While it would be great if everyday American bars followed the path blazed by the Belgians, we needn’t run before learning to walk. Bars need only select a half-dozen different glass styles, each with the qualities necessary to present their beers in the best lights, and thus encourage sales with the corresponding head-turns, and match the expectations of their customers for honest pints, tulips, and snifters. And breweries should help by discontinuing the production of the shaker pint and redoubling efforts towards promoting pretty pints. Only when these groups get together will the full beer experience be enjoyed in America.
–Article appeared in Issue 30 of BeerAdvocate Magazine…
6 thoughts on “Breweries And Bars Should Kill The Shaker Pint…”

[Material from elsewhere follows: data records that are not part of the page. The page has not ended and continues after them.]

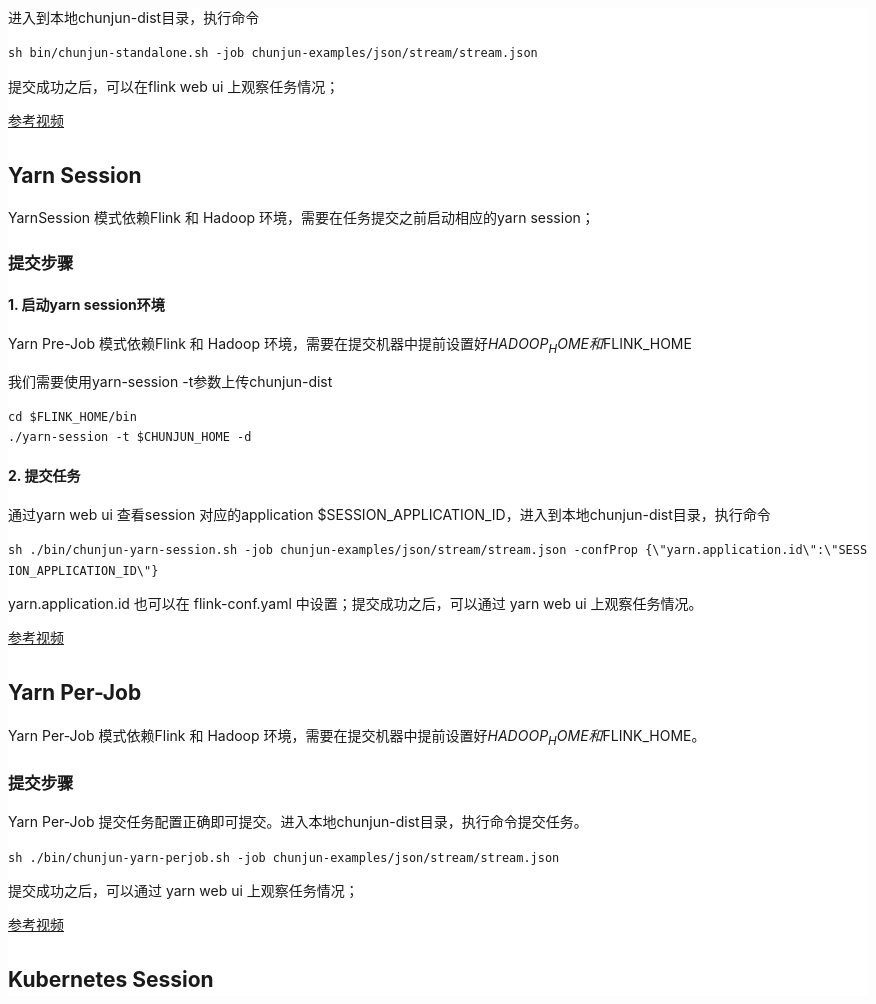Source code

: 进入到本地chunjun-dist目录，执行命令

```shell
sh bin/chunjun-standalone.sh -job chunjun-examples/json/stream/stream.json
```

提交成功之后，可以在flink web ui 上观察任务情况；

[参考视频](https://www.bilibili.com/video/BV1TT41137UV?spm_id_from=333.999.0.0)

## Yarn Session

YarnSession 模式依赖Flink 和 Hadoop 环境，需要在任务提交之前启动相应的yarn session；

### 提交步骤

#### 1. 启动yarn session环境

Yarn Pre-Job 模式依赖Flink 和 Hadoop 环境，需要在提交机器中提前设置好$HADOOP_HOME和$FLINK_HOME

我们需要使用yarn-session -t参数上传chunjun-dist

```shell
cd $FLINK_HOME/bin
./yarn-session -t $CHUNJUN_HOME -d
```

#### 2. 提交任务

通过yarn web ui 查看session 对应的application $SESSION_APPLICATION_ID，进入到本地chunjun-dist目录，执行命令

```shell
sh ./bin/chunjun-yarn-session.sh -job chunjun-examples/json/stream/stream.json -confProp {\"yarn.application.id\":\"SESSION_APPLICATION_ID\"}
```

yarn.application.id 也可以在 flink-conf.yaml 中设置；提交成功之后，可以通过 yarn web ui 上观察任务情况。

[参考视频](https://www.bilibili.com/video/BV1oU4y1D7e7?spm_id_from=333.999.0.0)

## Yarn Per-Job

Yarn Per-Job 模式依赖Flink 和 Hadoop 环境，需要在提交机器中提前设置好$HADOOP_HOME和$FLINK_HOME。

### 提交步骤

Yarn Per-Job 提交任务配置正确即可提交。进入本地chunjun-dist目录，执行命令提交任务。

```shell
sh ./bin/chunjun-yarn-perjob.sh -job chunjun-examples/json/stream/stream.json
```

提交成功之后，可以通过 yarn web ui 上观察任务情况；

[参考视频](https://www.bilibili.com/video/BV14a411W7BT?spm_id_from=333.999.0.0)

## Kubernetes Session
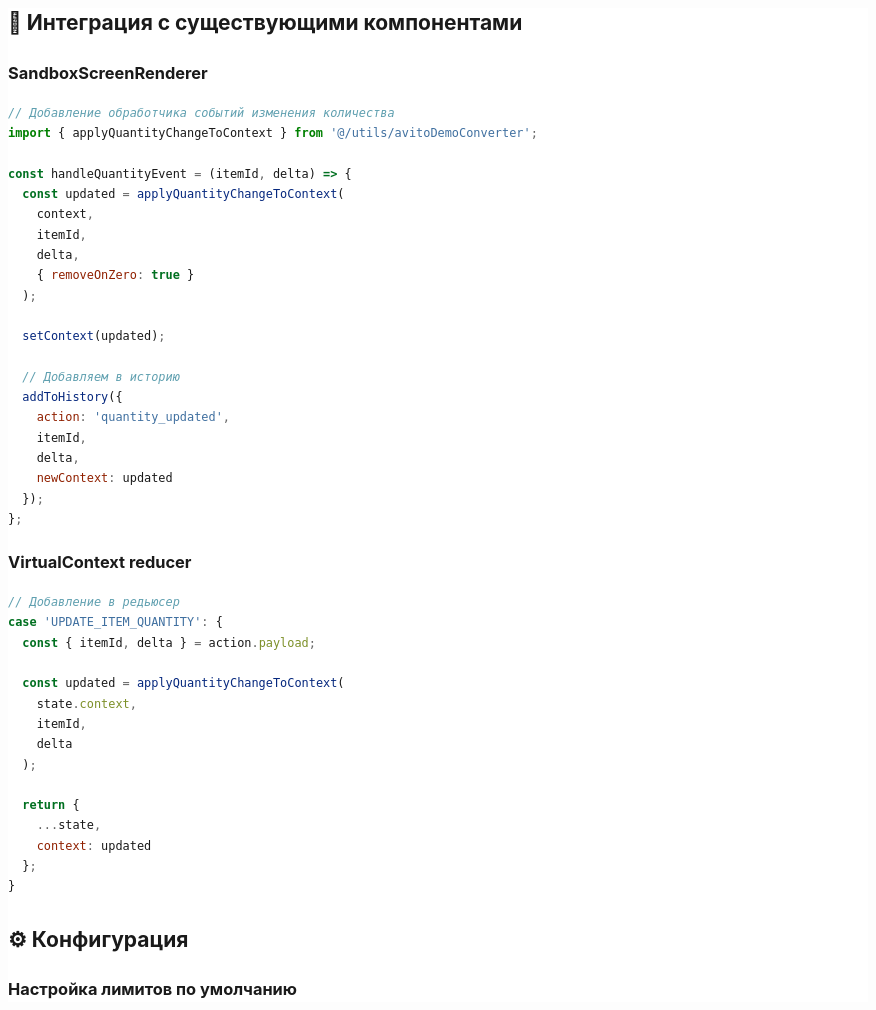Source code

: ## 🔄 Интеграция с существующими компонентами

### SandboxScreenRenderer

```javascript
// Добавление обработчика событий изменения количества
import { applyQuantityChangeToContext } from '@/utils/avitoDemoConverter';

const handleQuantityEvent = (itemId, delta) => {
  const updated = applyQuantityChangeToContext(
    context,
    itemId,
    delta,
    { removeOnZero: true }
  );
  
  setContext(updated);
  
  // Добавляем в историю
  addToHistory({
    action: 'quantity_updated',
    itemId,
    delta,
    newContext: updated
  });
};
```

### VirtualContext reducer

```javascript
// Добавление в редьюсер
case 'UPDATE_ITEM_QUANTITY': {
  const { itemId, delta } = action.payload;
  
  const updated = applyQuantityChangeToContext(
    state.context,
    itemId,
    delta
  );
  
  return {
    ...state,
    context: updated
  };
}
```

## ⚙️ Конфигурация

### Настройка лимитов по умолчанию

I agree that shakers, as much because of the thick glass as the shape, do not serve the flavor and aroma many beers well. But having once spent an evening tending bar (for a story) I would argue that they are easy to wash and thus more likely to be “beer clean” than other glasses.
Part of the issue here is volume (by this I mean the volume the pub is moving, not whether you are receiving an “honest pint”). Shaker pints hold down costs. So would you pay more, which probably means a quarter because that’s the way bars work, for the proper glass?

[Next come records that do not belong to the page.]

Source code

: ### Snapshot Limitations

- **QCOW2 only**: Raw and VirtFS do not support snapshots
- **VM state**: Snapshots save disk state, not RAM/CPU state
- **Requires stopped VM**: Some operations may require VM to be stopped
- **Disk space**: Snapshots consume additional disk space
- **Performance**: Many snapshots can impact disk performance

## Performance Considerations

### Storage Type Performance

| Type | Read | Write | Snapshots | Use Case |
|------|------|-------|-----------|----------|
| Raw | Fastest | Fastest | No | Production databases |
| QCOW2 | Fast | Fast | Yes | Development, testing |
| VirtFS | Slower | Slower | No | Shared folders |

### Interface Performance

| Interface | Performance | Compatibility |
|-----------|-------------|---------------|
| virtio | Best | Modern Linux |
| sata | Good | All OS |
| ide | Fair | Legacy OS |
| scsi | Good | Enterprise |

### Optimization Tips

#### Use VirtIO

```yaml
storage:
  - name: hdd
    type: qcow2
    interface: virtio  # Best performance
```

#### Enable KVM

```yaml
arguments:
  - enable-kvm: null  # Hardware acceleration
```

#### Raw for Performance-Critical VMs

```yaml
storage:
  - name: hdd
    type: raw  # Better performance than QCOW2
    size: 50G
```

Can you talk the woman next to you into doing the same? And the guy next to her?
Hey Stan and welcome back…
The funny thing is, as I wrote here http://www.beerscribe.com/2009/06/27/the-shaker-pint-must-die/ , I’m not so sure the Shaker keeps prices down…I think it’s just the way we’ve always done things (in say the last twenty to thirty years) so we keep at it…
Cheers,
Andy
I like the way shacker glasses keep all those unbalanced US IPAs in their place, letting the malt come through. Plus for a Canadian, they are as exotic as any Belgian glass – many of which shapes do not show off their assigned beer so much as they just differentiate themselves from the next Belgian beer glass. Be proud of your national beery traditions, that’s what I say. And who else has a drinking vessel named after an obscure Protestant denomination?
Alan’s comment is a delightful reminder that, to the visitor, local culture is often beguiling–no matter how much locals hate it.
I’m with Andy on this one, though. Perhaps Alan suggests a solution: the glassware company that can create and popularize a nice-looking, full pint glass (that is to say an, ahem honest pint) of a unique, American design would be doing us a big favor.
Delightful! I knew that wearing my bow tie when I write it would make for magic. So I will return a compliment. Jeff’s point is entirely correct. The US is big enough and gosh darn clever enough to create its own sensible standard glass – without going to the Moulin Rouge lengths of that Sam Adams thing-a-ma-jiggy glass.
I think maybe a compromise is in order. Keep the shaker pint and create special glasses for special beers. I’m of the opinion that the shaker pint glass is a quite good all-around, default beer glass. It works well for most beers. As for it being a head killer, well, I don’t get it. I first read this a week or so ago, then went to a cafe in Belgium. I noticed that not a single beer around me had retained its head as it was drunk, so I’m not so sure the glass is the culprit. I also noticed that the lace left behind was not nearly as nice as what remains on an American pint glass.